Chapter 14—"Higher Strivings In The Service Of The Country". Woodson emphasizes his political views. Woodson believed that African Americans should not just focus on themselves and address only issues that apply to them, but should address issues that apply to everyone

Chapter 15—"Reward the dead for some distant favors from the past" Woodson tries to inform African Americans that because their ancestors were influenced by—and died—for certain rights in the past does not mean those ancestors' political leanings should be continued in the present. Woodson argued strongly that African Americans should not endorse a particular political party because of this. He strongly felt like this because of some African Americans siding with Republicans only because of Abraham Lincoln. Not only was he strong about politics but he was also strong about having African Americans participating more in the United States economy, because he believed that African Americans playing a role in the US economy would improve their social life and makes others want to contribute to the advancement of society. Woodson stated that African Americans should pursue economic and social change.

In chapter 18, "The Study of the Negro", Woodson emphasizes the importance of again knowing the history and the importance of African American culture. He strongly believed that Blacks need to study their history more. Woodson believed that Blacks have come to hate their history due to slavery and being treated unfairly, but are taught to learn and respect other cultures' history.
== Reception ==
Many praised Woodson and his work as a glimpse into the problems that plague African Americans' social advancement.

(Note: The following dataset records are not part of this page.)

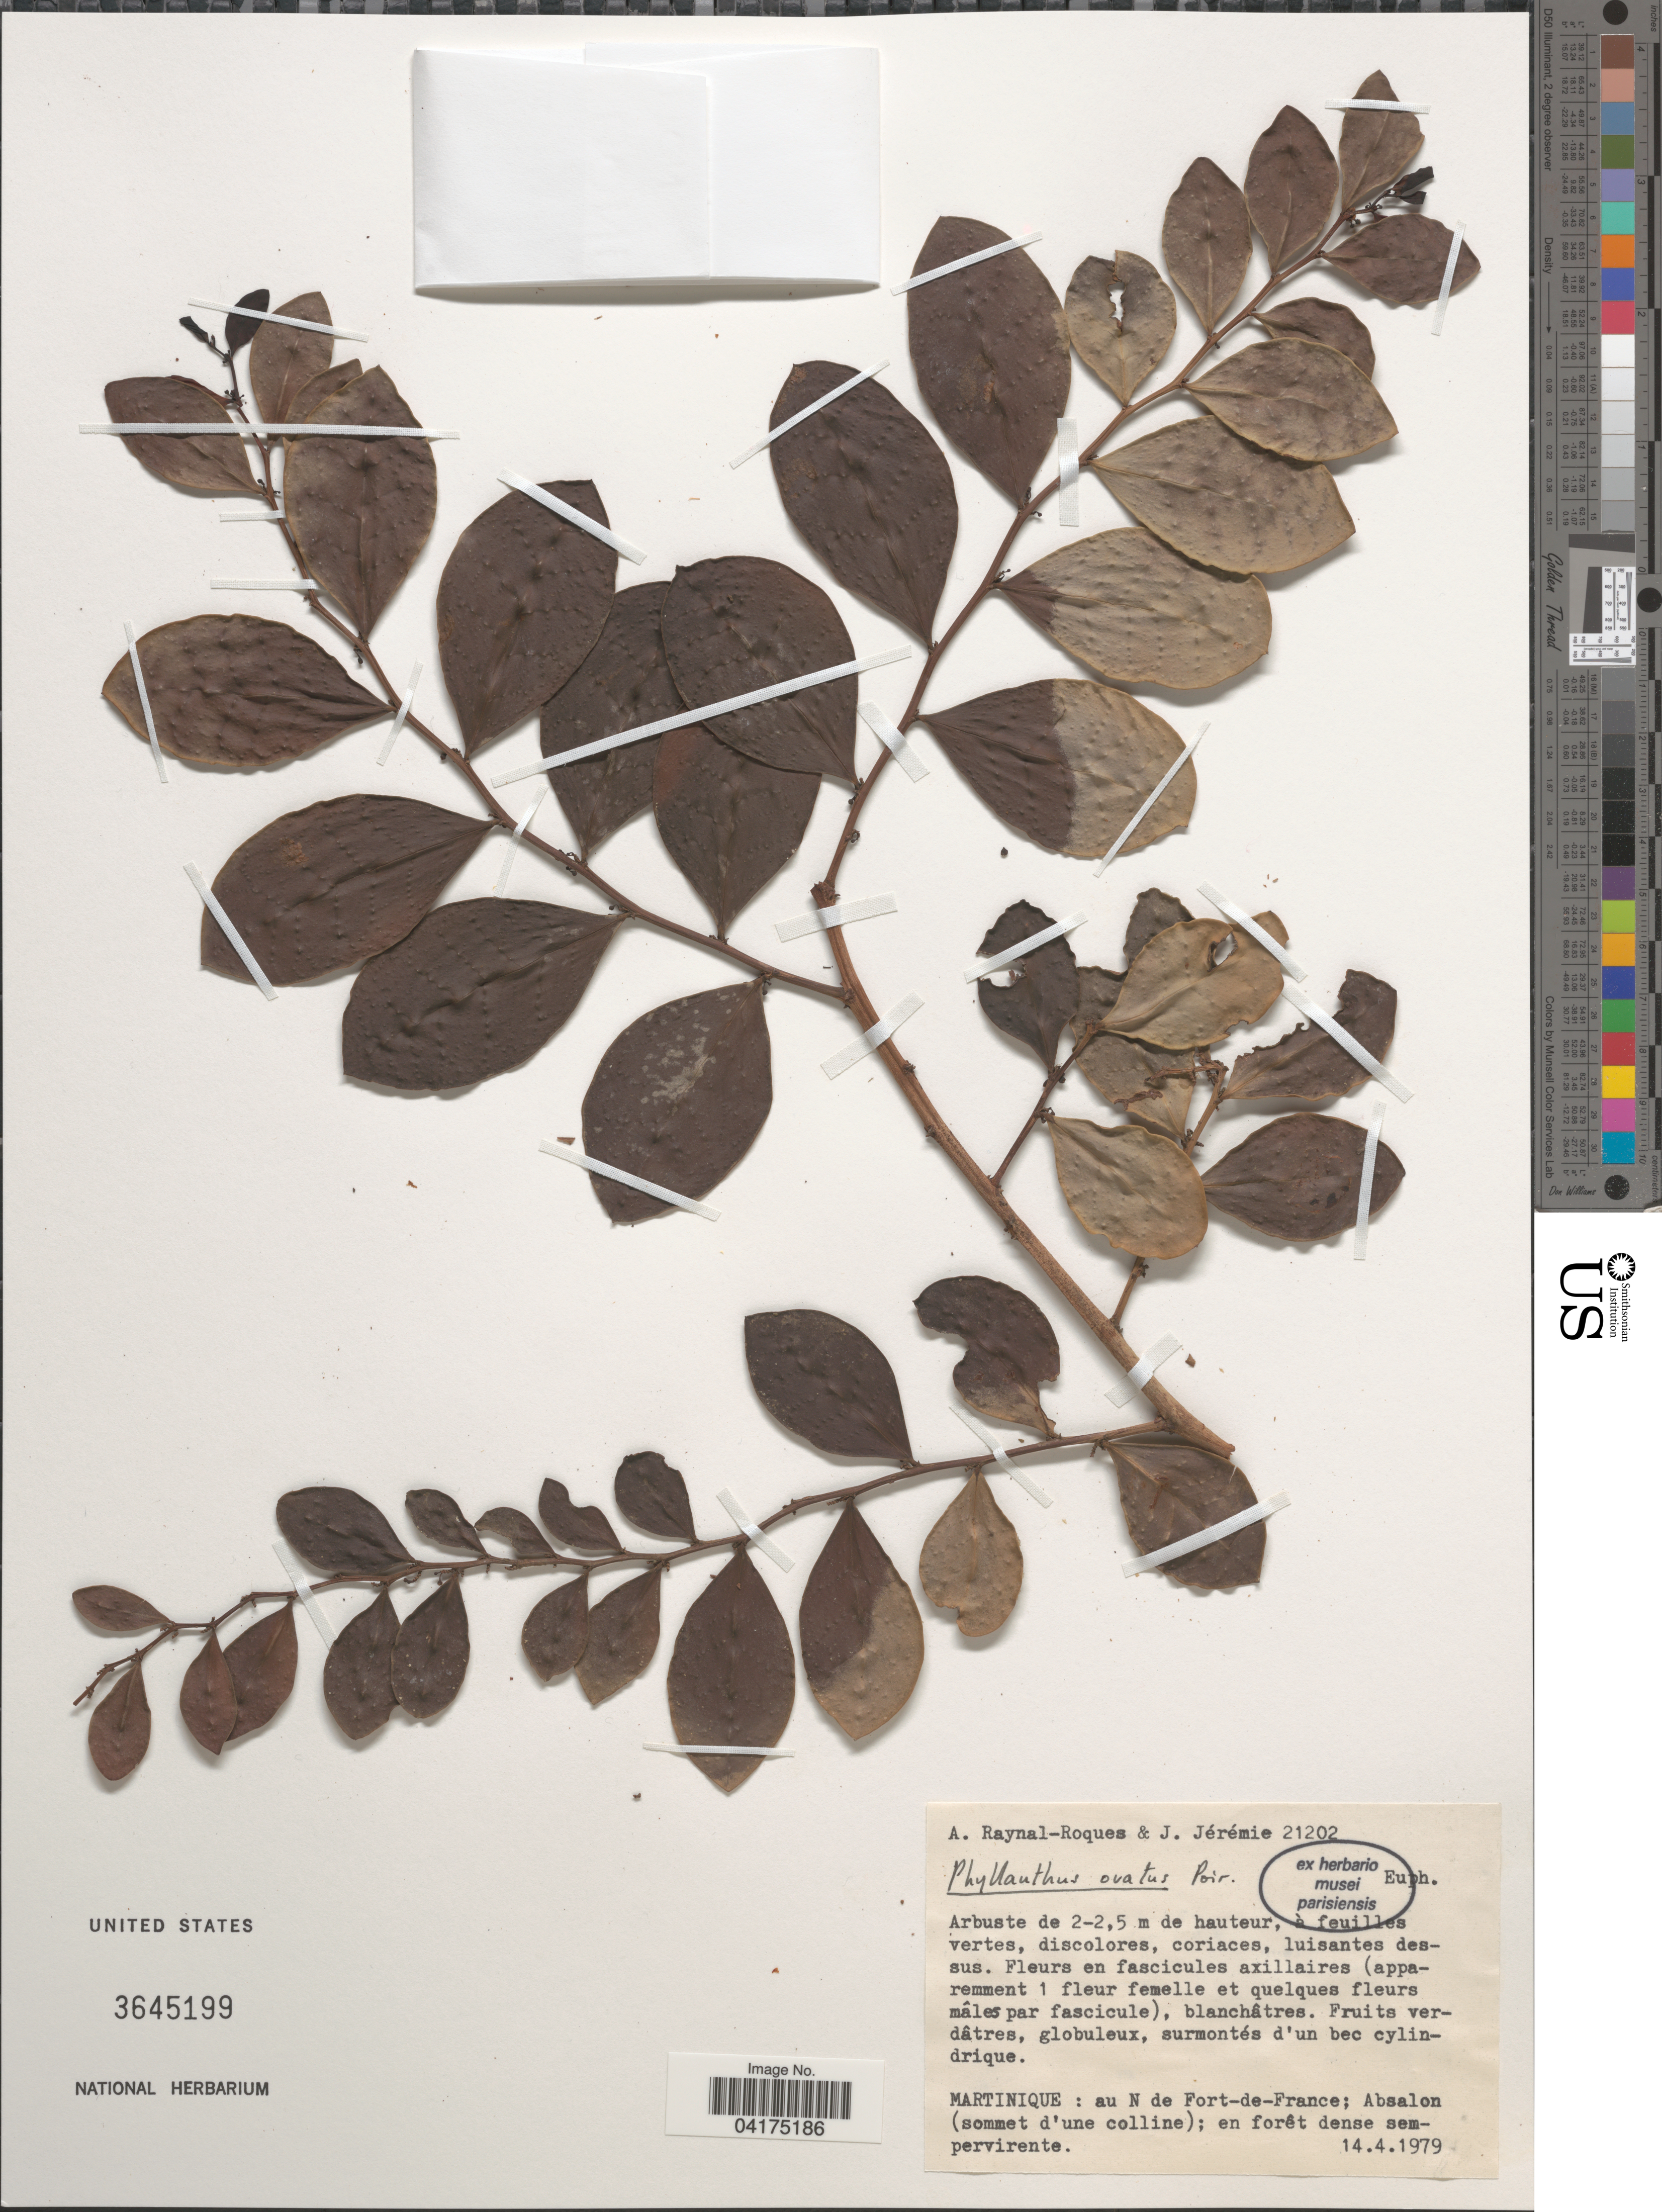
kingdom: Plantae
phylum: Tracheophyta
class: Magnoliopsida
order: Malpighiales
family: Phyllanthaceae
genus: Phyllanthus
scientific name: Phyllanthus ovatus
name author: Poir.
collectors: A. M. Raynal & J. Jérémie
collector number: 21202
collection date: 1979-04-14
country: Martinique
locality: Au n de Fort-de-France; Absalon (sommet d'une colline).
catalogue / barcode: US 3645199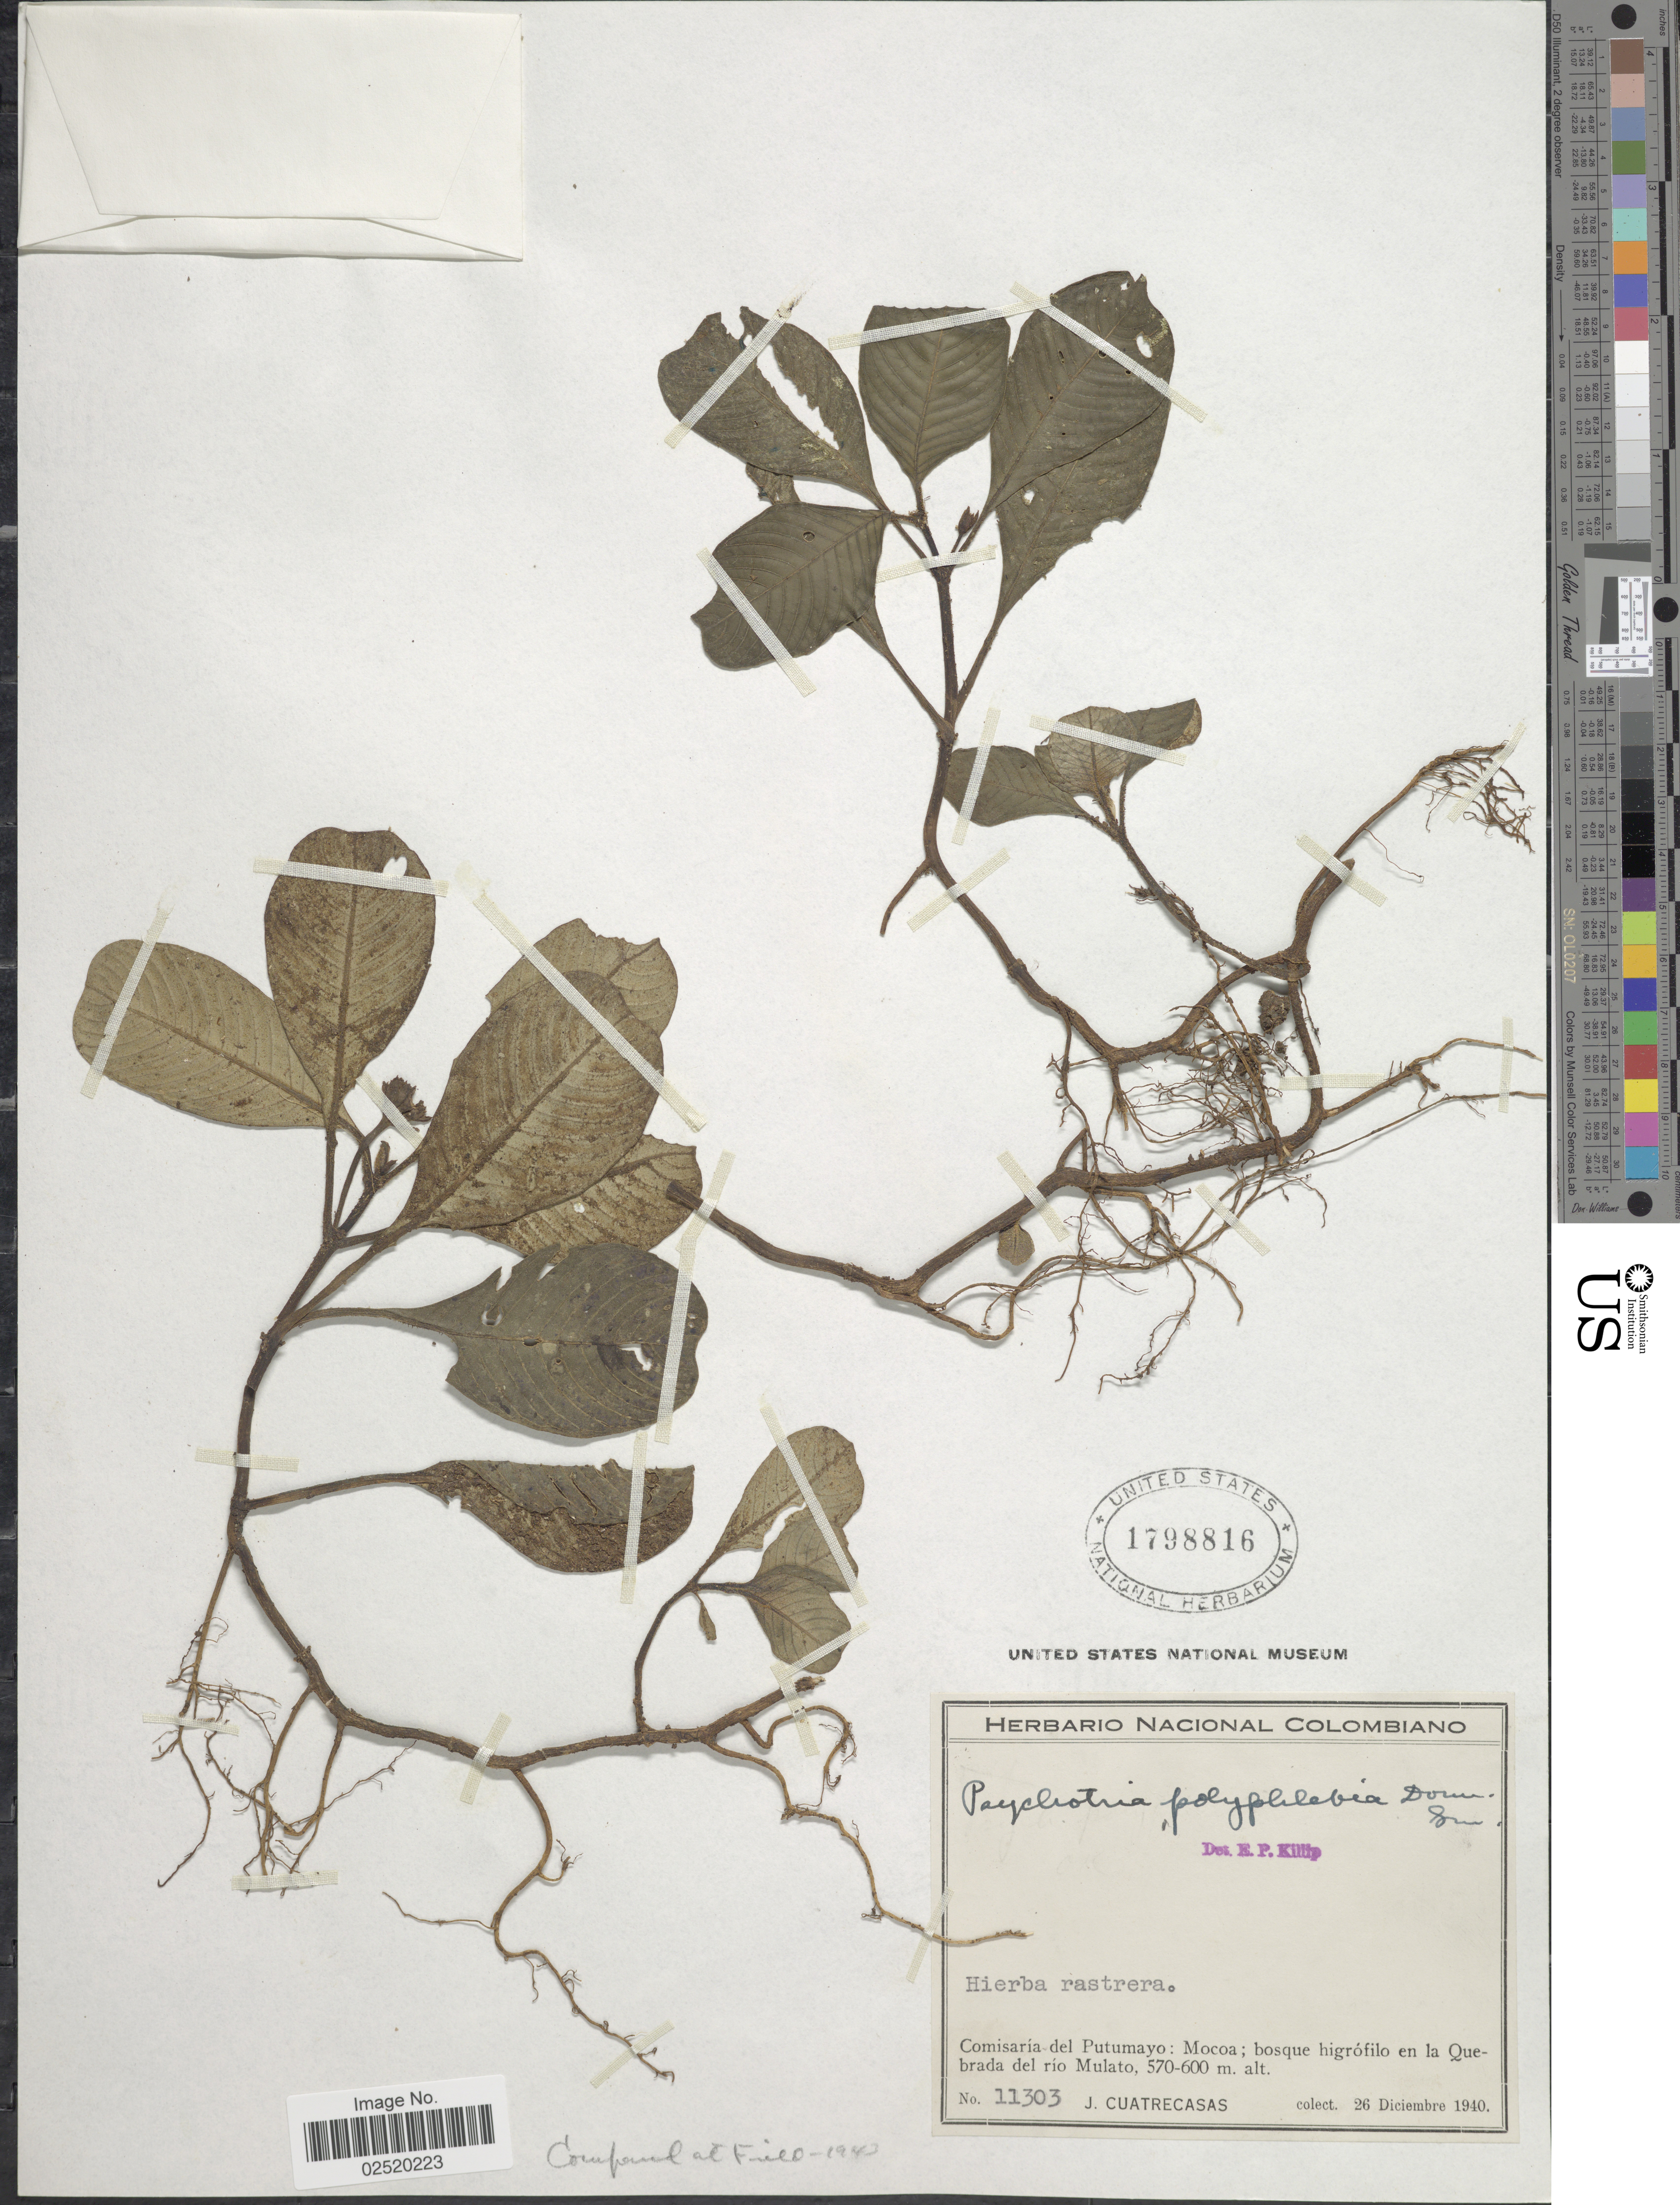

Ron Daniels, with the Michigan City said, "Carter G. Woodson, one of our most distinguished historians, and the founder of the Association for the Study of Negro Life and History, was convinced that the dilemma of racial consciousness and identity was not an accident. [...] Our history, culture and identity should serve as a basic for a group cohesion, and the collective pursuit of an African-American agenda for moral, social, economic and political advancement."

Another had to say, "The result was a caustic and uncompromising litany that seemed to go on forever. Negro education, Woodson charged, clung to a defunct 'machine method' based on the misguided assumption that 'education is merely a process of imparting information.' it failed to inspire black students and 'did not bring their minds into harmony with life as they must face it'. Theories of Negro inferiority were 'drilled' into black pupils in virtually every classroom they entered. And the more education blacks received, the more 'estranged from the masses' they became."

Linda Strong-Lee, writing in The Journal of Black Studies, said of Woodson, "Carter G. Woodson believed that education was much more than the transferral of knowledge from teacher to student: He believed that authentic education would not only teach students to recite information but also enable students to ask difficult epistemological and ontological questions about life, political systems, social and economic inequities, and the very purpose of humankind."

The title of Lauryn Hill's 1998 album The Miseducation of Lauryn Hill is a reference to the book.